My point is that if those steps are required for a release, the branch is not "immediately releasable" by my standards if they're not done. Especially if a release candidate is required.
But how does that help in practice? If you find after the release that the branch was not in a releasable state, will you fire your employee that caused the mess-up? Even though no problems are expected, you still have to *check* whether there are problems, and that is time-consuming. Better safe than sorry
(at least, this is what I understand Anthony Baxter's position on release engineering is - and I agree with that view).
I guess you only meant that a security commit must meet the technical requirements of any other commit (plus being a security fix, of course), so that the release process can be started at any time?
Exactly. I wouldn't require the release manager to actually commit all security patches - and requiring so would be the only way to guarantee that the branch is releasable (i.e. you have to release it to be sure).

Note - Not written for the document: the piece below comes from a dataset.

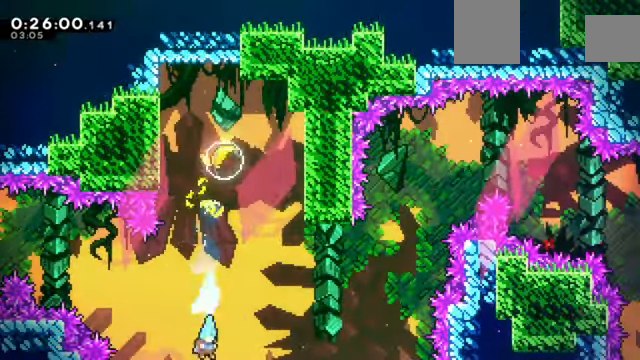
{"keys": ["z"], "events": [[134, "down", "up"], [134, "up", "down"], [301, "up", "up"], [434, "z", "down"]]}
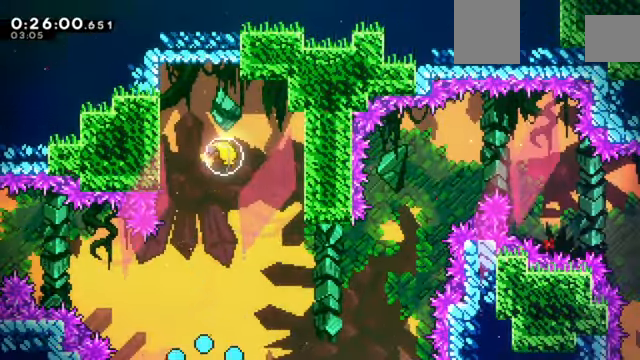
{"keys": ["z"], "events": []}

In general, I recognize the burden on the release engineer, and obviously any burdensome policy needs his OK. But I think the policy should be *effective* too, and I just don't see that a policy that allows such long lags is a more effective security response than a policy that says "the tarballs are deprecated due to security fixes; get your Python by importing the branch, not by fetching a tarball."
In effect, this is what the PEP says. That's intentional (i.e. it is my intention - others may have different intentions). It's the repository that holds the security patches; the tarballs (and the version number bumps) are just a convenience.